Rapporto del Gruppo dei 30: "Financial Reform: A Framework for Financial Stability"



Il Group of Thirty non è un forum istituzionale, come il Financial Stability Forum, ma una think-tank formata da banchieri (centrali e privati, ex e in carica) e super-economisti. Ne fanno parte, per il nostro paese, Mario Draghi e Tommaso Padoa-Schioppa. Ha avuto risalto sui media la pubblicazione del rapporto Financial Reform: A Framework for Financial Stability. E' scaricabile al costo di $49, mentre è gratis l'elenco delle 18 raccomandazioni: i 30 saggi propongono, tra l'altro, di allargare il perimetro degli intermediari e dei mercati regolamentati (includendo gli hedge fund e i derivati su crediti e stringendo sulle quasi-banche come i fondi di mercato monetario), di limitare il proprietary trading dei gruppi bancari, di rafforzare il loro capitale, di attenuare l'impatto della contabilità al fair value sugli utili, di consentire accantonamenti su crediti anti-ciclici. Molta sintonia con le analoghe raccomandazioni del FSF di aprile e ottobre 2008: là troviamo più di 70 raccomandazioni.
Già che visitavo il sito dei Trenta, sono andato a rivedermi il loro celebre rapporto del 1993 Derivatives. Practices and Principles, che ha segnato la svolta della gestione e regolamentazione sui rischi di mercato (il grande pubblico ha imparato a conoscere i modelli VaR con questo documento). Sarebbe il caso di scrivere un addendum a quel rapporto: i derivati e in genere l'innovazione finanziaria sono fattori di arricchimento del mercato, sempr e comunque?

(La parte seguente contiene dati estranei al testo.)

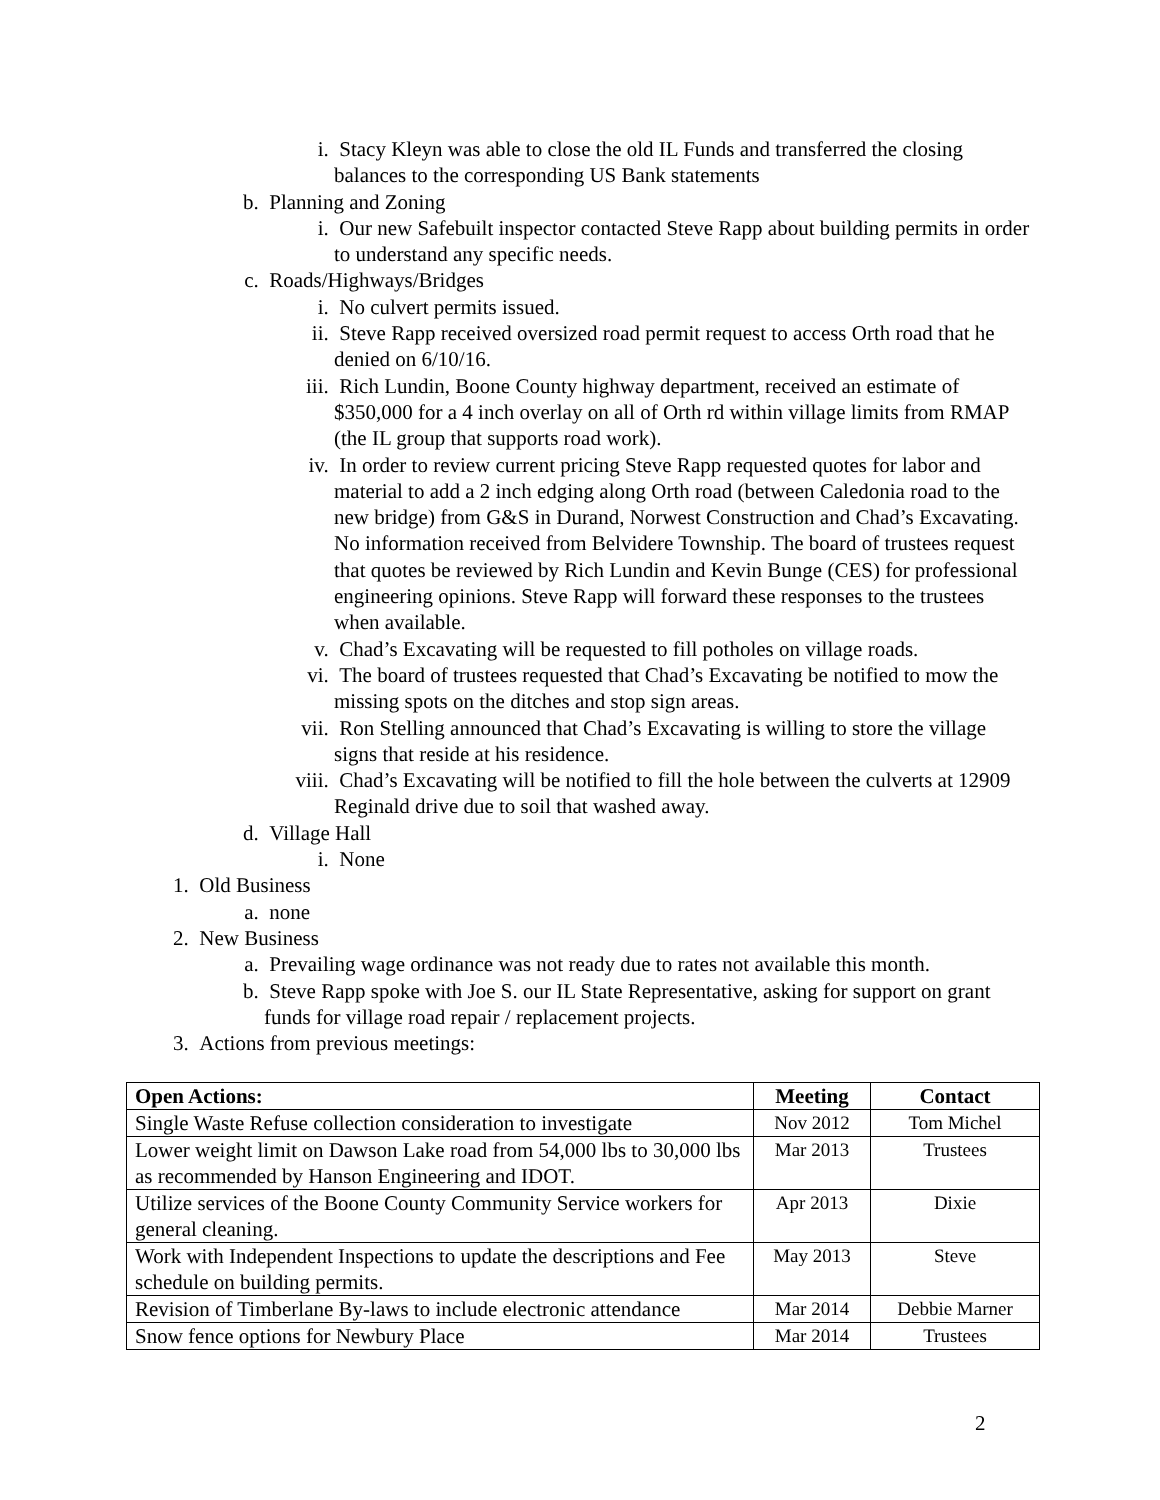i. Stacy Kleyn was able to close the old IL Funds and transferred the closing balances to the corresponding US Bank statements
b. Planning and Zoning
i. Our new Safebuilt inspector contacted Steve Rapp about building permits in order to understand any specific needs.
c. Roads/Highways/Bridges
i. No culvert permits issued.
ii. Steve Rapp received oversized road permit request to access Orth road that he denied on 6/10/16.
iii. Rich Lundin, Boone County highway department, received an estimate of $350,000 for a 4 inch overlay on all of Orth rd within village limits from RMAP (the IL group that supports road work).
iv. In order to review current pricing Steve Rapp requested quotes for labor and material to add a 2 inch edging along Orth road (between Caledonia road to the new bridge) from G&S in Durand, Norwest Construction and Chad’s Excavating. No information received from Belvidere Township. The board of trustees request that quotes be reviewed by Rich Lundin and Kevin Bunge (CES) for professional engineering opinions. Steve Rapp will forward these responses to the trustees when available.
v. Chad’s Excavating will be requested to fill potholes on village roads.
vi. The board of trustees requested that Chad’s Excavating be notified to mow the missing spots on the ditches and stop sign areas.
vii. Ron Stelling announced that Chad’s Excavating is willing to store the village signs that reside at his residence.
viii. Chad’s Excavating will be notified to fill the hole between the culverts at 12909 Reginald drive due to soil that washed away.
d. Village Hall
i. None
1. Old Business
a. none
2. New Business
a. Prevailing wage ordinance was not ready due to rates not available this month.
b. Steve Rapp spoke with Joe S. our IL State Representative, asking for support on grant funds for village road repair / replacement projects.
3. Actions from previous meetings:
| Open Actions: | Meeting | Contact |
| --- | --- | --- |
| Single Waste Refuse collection consideration to investigate | Nov 2012 | Tom Michel |
| Lower weight limit on Dawson Lake road from 54,000 lbs to 30,000 lbs as recommended by Hanson Engineering and IDOT. | Mar 2013 | Trustees |
| Utilize services of the Boone County Community Service workers for general cleaning. | Apr 2013 | Dixie |
| Work with Independent Inspections to update the descriptions and Fee schedule on building permits. | May 2013 | Steve |
| Revision of Timberlane By-laws to include electronic attendance | Mar 2014 | Debbie Marner |
| Snow fence options for Newbury Place | Mar 2014 | Trustees |
2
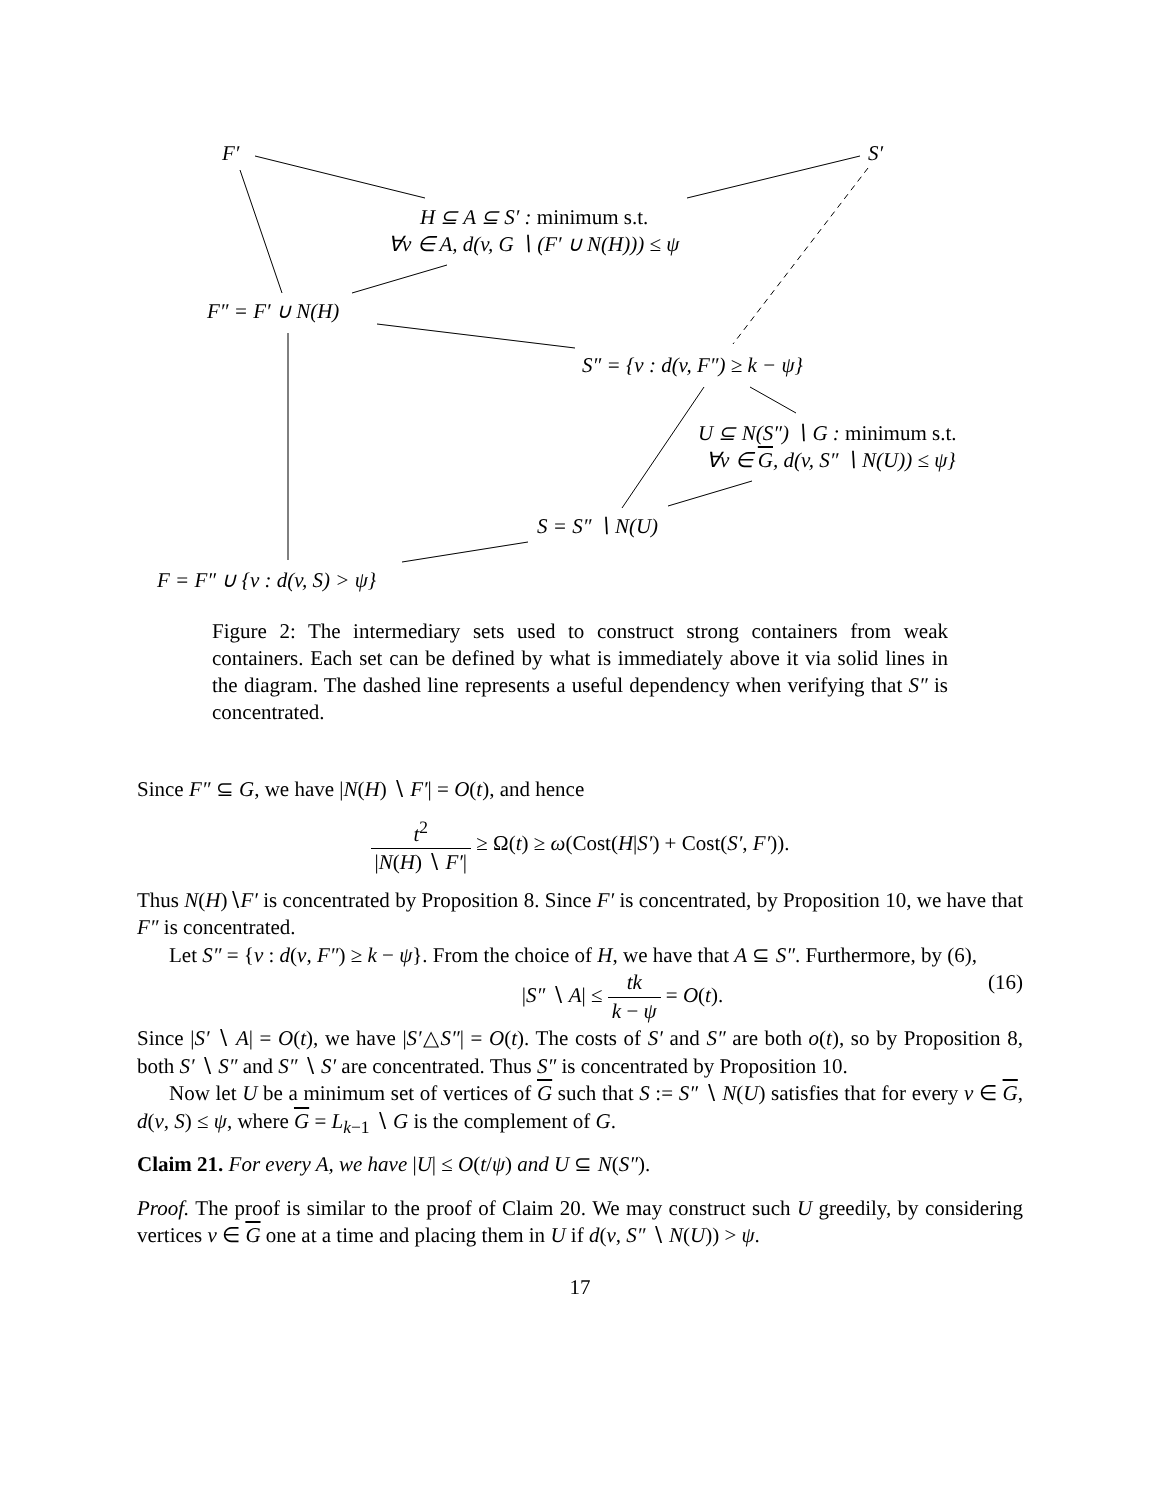F′ S′
H ⊆ A ⊆ S′ : minimum s.t.
∀v ∈ A, d(v, G ∖ (F′ ∪ N(H))) ≤ ψ
F″ = F′ ∪ N(H)
S″ = {v : d(v, F″) ≥ k − ψ}
U ⊆ N(S″) ∖ G : minimum s.t.
∀v ∈ G, d(v, S″ ∖ N(U)) ≤ ψ}
S = S″ ∖ N(U)
F = F″ ∪ {v : d(v, S) > ψ}
Figure 2: The intermediary sets used to construct strong containers from weak containers. Each set can be defined by what is immediately above it via solid lines in the diagram. The dashed line represents a useful dependency when verifying that S″ is concentrated.
Since F″ ⊆ G, we have |N(H) ∖ F′| = O(t), and hence
t<sup>2</sup> |N(H) ∖ F′| ≥ Ω(t) ≥ ω(Cost(H|S′) + Cost(S′, F′)).
Thus N(H)∖F′ is concentrated by Proposition 8. Since F′ is concentrated, by Proposition 10, we have that F″ is concentrated.
Let S″ = {v : d(v, F″) ≥ k − ψ}. From the choice of H, we have that A ⊆ S″. Furthermore, by (6),
|S″ ∖ A| ≤ tk k − ψ = O(t). (16)
Since |S′ ∖ A| = O(t), we have |S′△S″| = O(t). The costs of S′ and S″ are both o(t), so by Proposition 8, both S′ ∖ S″ and S″ ∖ S′ are concentrated. Thus S″ is concentrated by Proposition 10.
Now let U be a minimum set of vertices of G such that S := S″ ∖ N(U) satisfies that for every v ∈ G, d(v, S) ≤ ψ, where G = L<sub>k−1</sub> ∖ G is the complement of G.
Claim 21. For every A, we have |U| ≤ O(t/ψ) and U ⊆ N(S″).
Proof. The proof is similar to the proof of Claim 20. We may construct such U greedily, by considering vertices v ∈ G one at a time and placing them in U if d(v, S″ ∖ N(U)) > ψ.
17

Sarebbe ora di mettere in discussione questo assioma, o di condizionarne la validità. Dopo lo scoppio di questa crisi, siamo ancora convinti che l'economia trae beneficio dal minuetto tra innovazione dei mercati finanziari e rincorsa delle regole prudenziali? Siamo nela situazione paradossale in cui si esalta la funzione di discovery delle PD svolta dal mercato dei credit derivatives, escono emissioni garantite dallo Stato con clausole complicatissime di step up / subordinazione / conversione / esposizione alle perdite, e i mercati monetari (a cominciare dall'interbancario) sono ingessati, il Libor non è più rappresentativo, mancano i punti di riferimento fondamentali.
Per tornare a essere semplici, occorre essere così complicati? Forse, ma sarebbe ora di rischiare qualche idea diversa.

Luca
PS 22/1: Ho letto nella prefazione che il principale estensore del rapporto sulla Financial Reform è Stephen Thieke, già chairman del Risk Management Committee di JP Morgan e attualmente nel CdA del Riskmetrics Group: il mio richiamo al rapporto del '93 e al VaR (Value at risk) non era fuori luogo. Non arrivo all'indignazione talebana (nel senso di Nassim Taleb) anti-VaR, però mi interrogo sull'utilità di questa cultura nell'attuale crisi. Quante crisi sono state evitate grazie al VaR? Temo nessuna. A quante crisi si è andati incontro con la falsa sicurezza infusa da una miope e banale valutazione del rischio? Più di una.